*Record excerpts*.
---------------

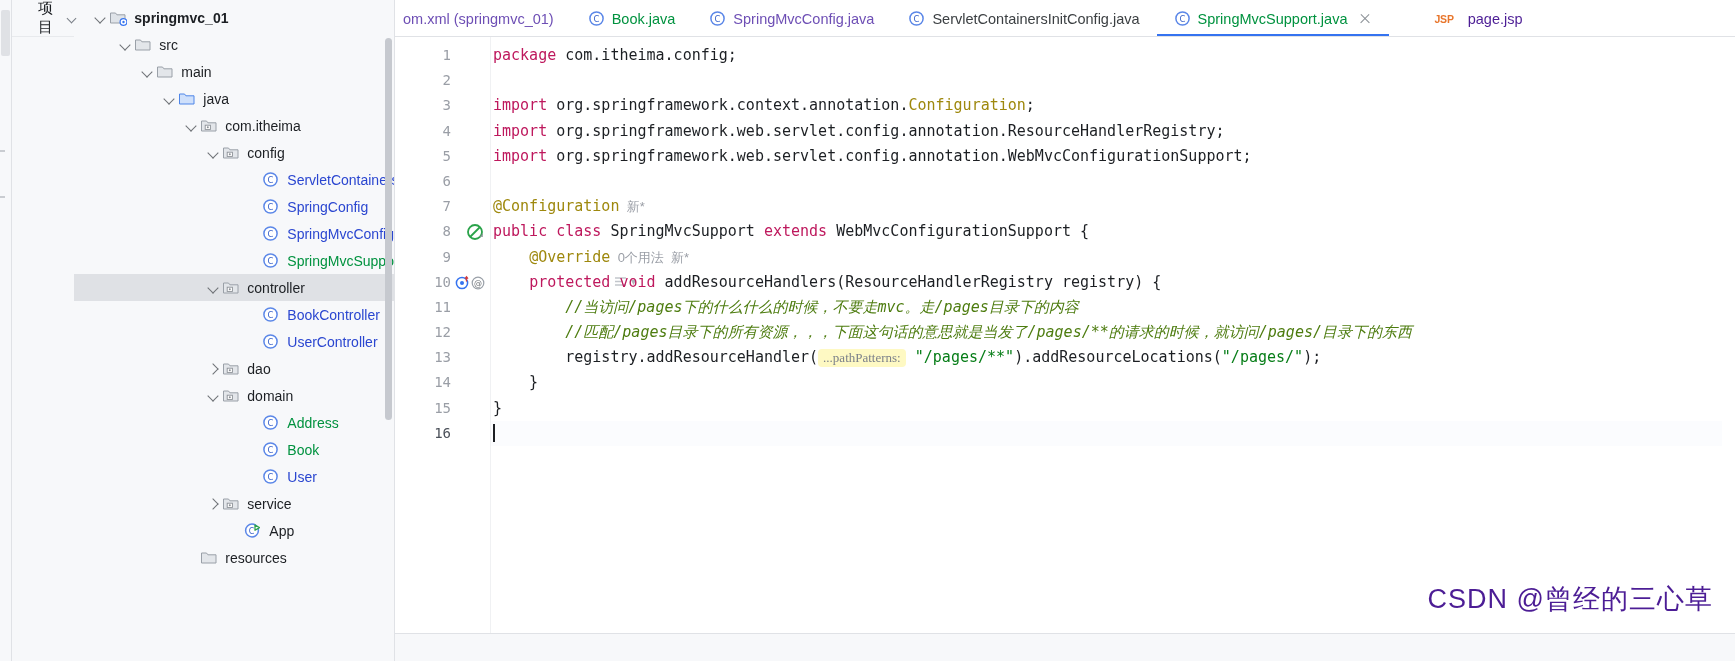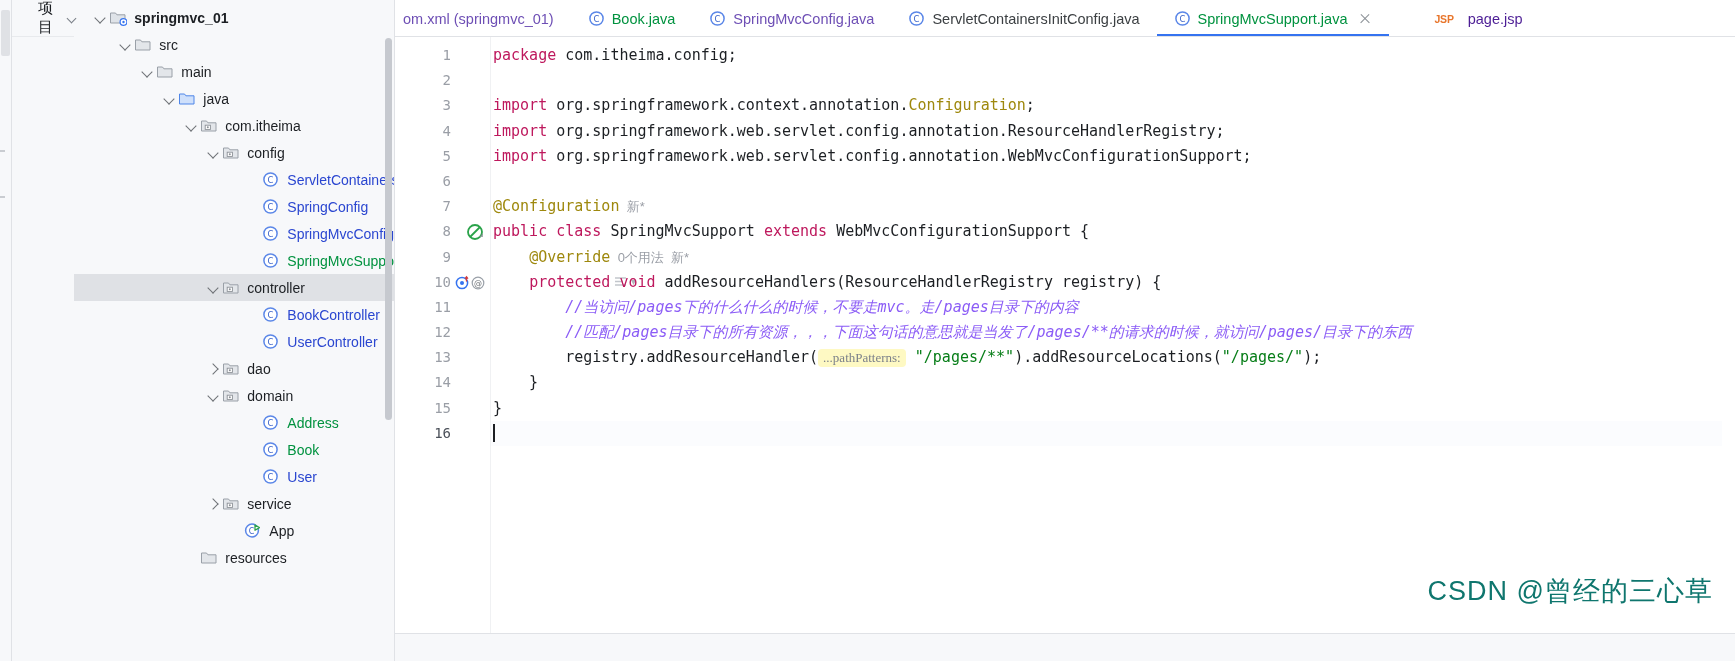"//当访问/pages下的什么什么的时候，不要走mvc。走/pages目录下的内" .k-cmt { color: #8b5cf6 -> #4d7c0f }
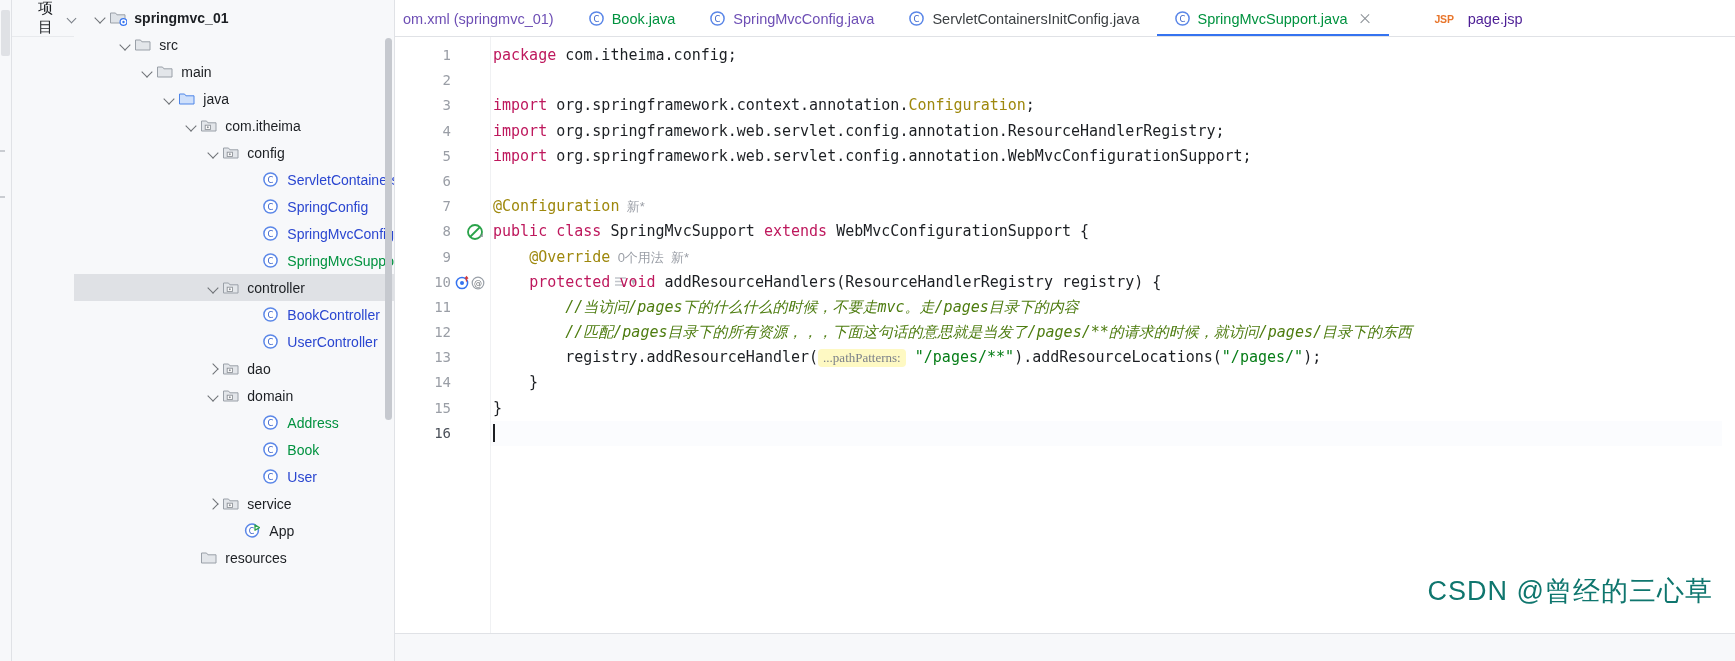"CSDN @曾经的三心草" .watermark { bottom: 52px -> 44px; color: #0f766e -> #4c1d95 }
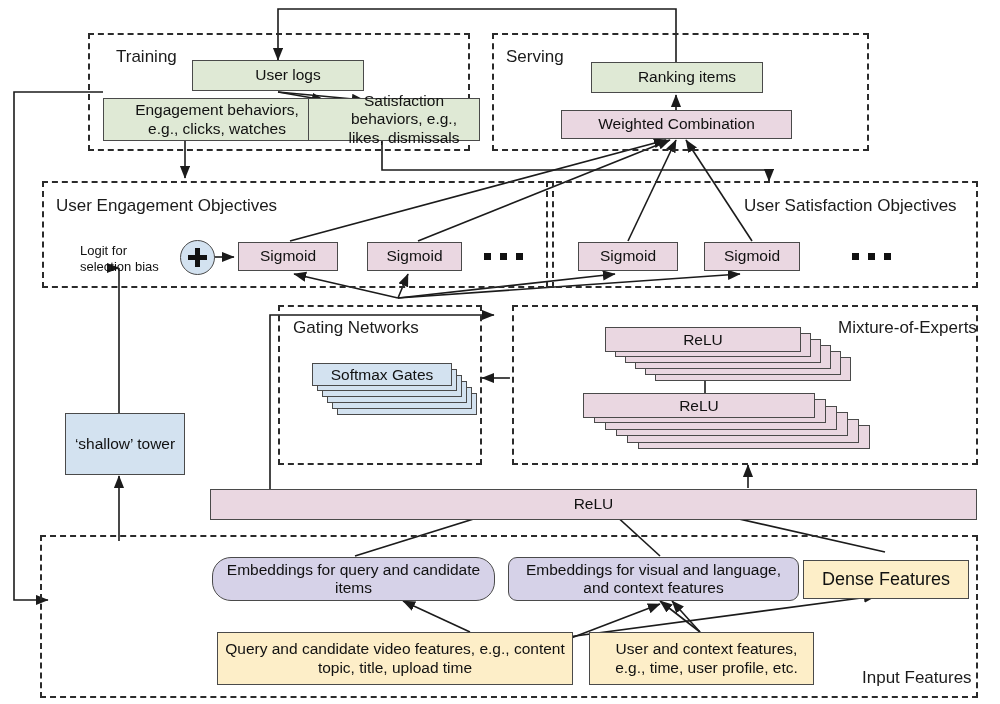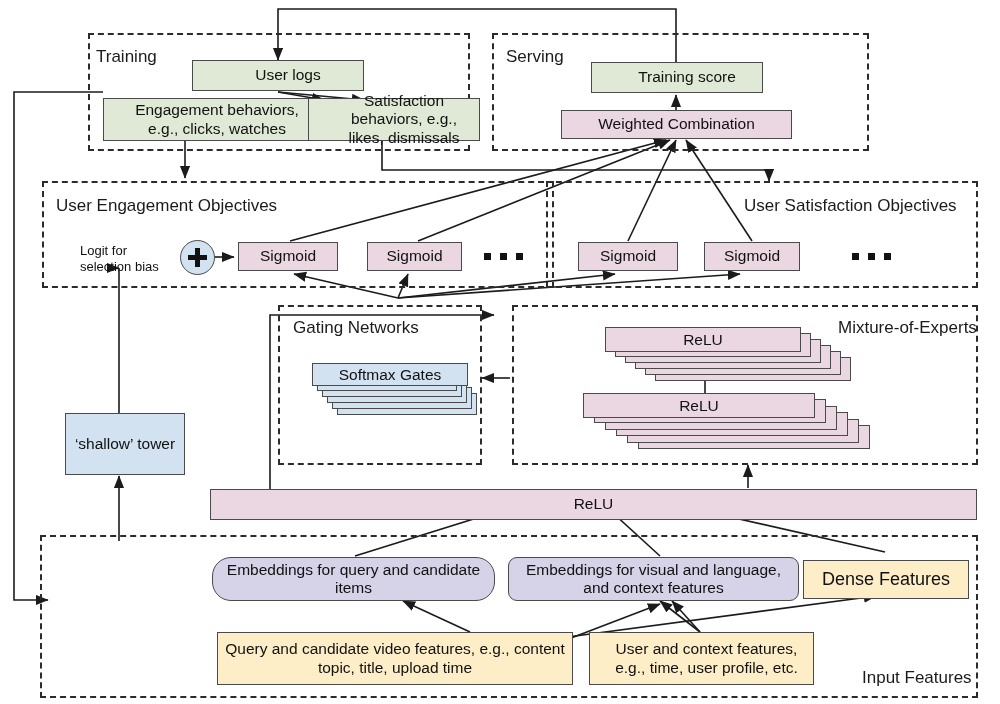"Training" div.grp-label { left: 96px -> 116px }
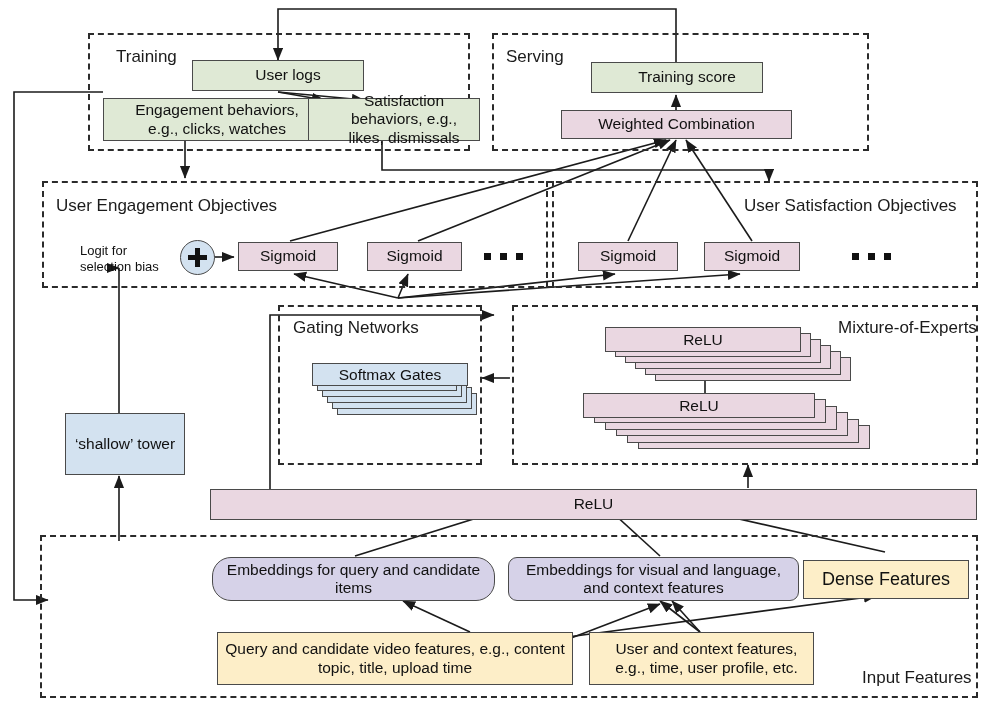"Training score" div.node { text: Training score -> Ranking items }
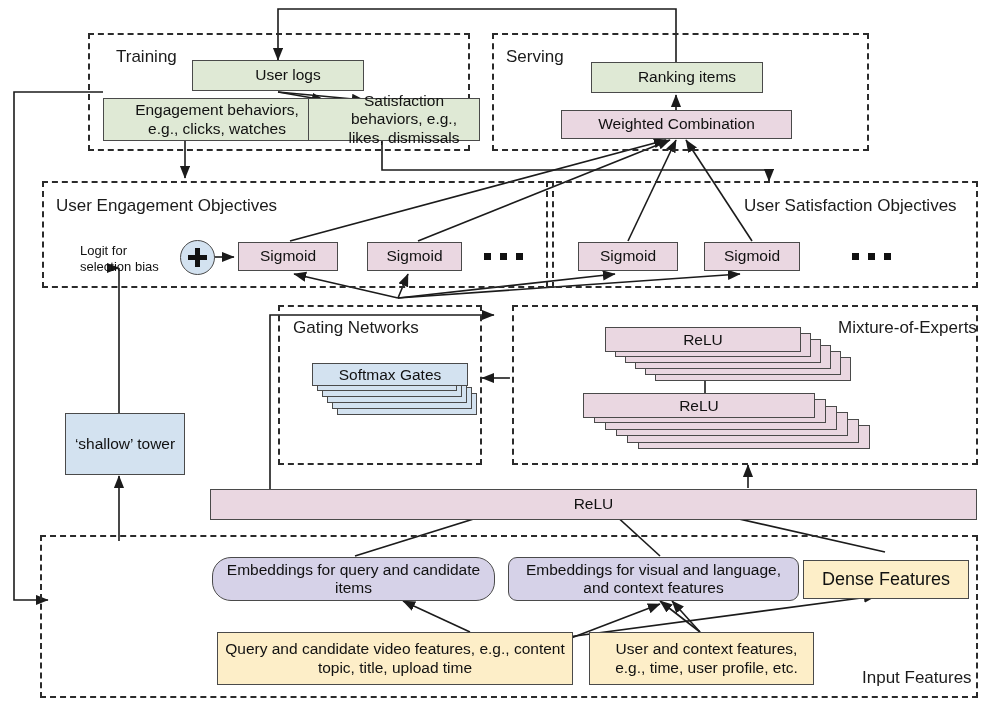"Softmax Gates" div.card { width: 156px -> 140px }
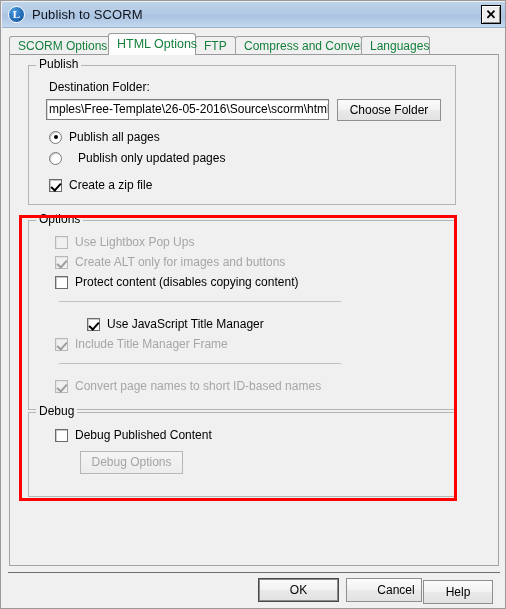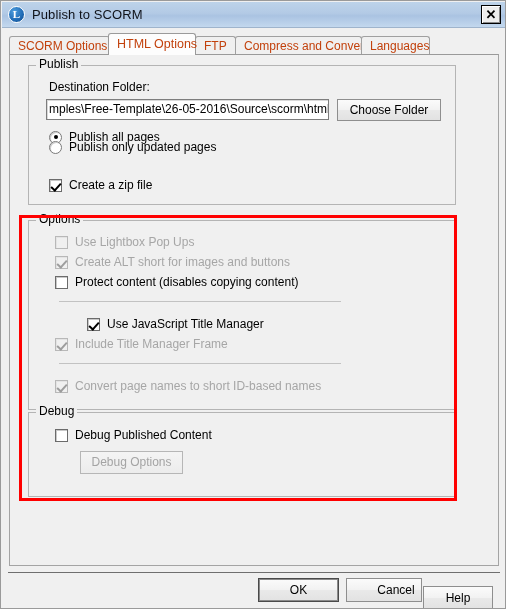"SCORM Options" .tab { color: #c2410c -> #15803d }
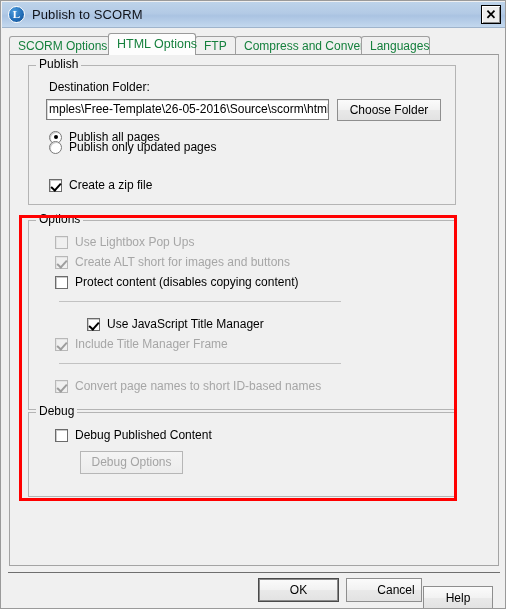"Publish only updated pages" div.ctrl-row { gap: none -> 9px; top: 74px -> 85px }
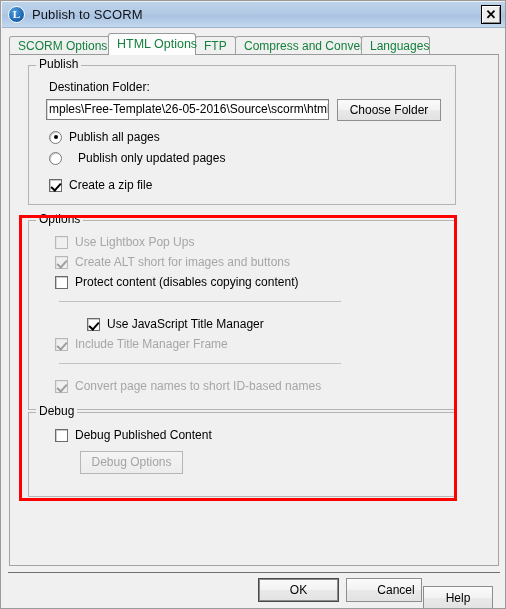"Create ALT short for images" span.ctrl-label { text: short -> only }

---------------

Nothing but the pictures is to be left out; repeat the data exactly.

"//当访问/pages下的什么什么的时候，不要走mvc。走/pages目录下的内" .k-cmt { color: #8b5cf6 -> #4d7c0f }
"CSDN @曾经的三心草" .watermark { bottom: 52px -> 44px; color: #0f766e -> #4c1d95 }
"Training" div.grp-label { left: 96px -> 116px }
"Training score" div.node { text: Training score -> Ranking items }
"Softmax Gates" div.card { width: 156px -> 140px }
"SCORM Options" .tab { color: #c2410c -> #15803d }
"Publish only updated pages" div.ctrl-row { gap: none -> 9px; top: 74px -> 85px }
"Create ALT short for images" span.ctrl-label { text: short -> only }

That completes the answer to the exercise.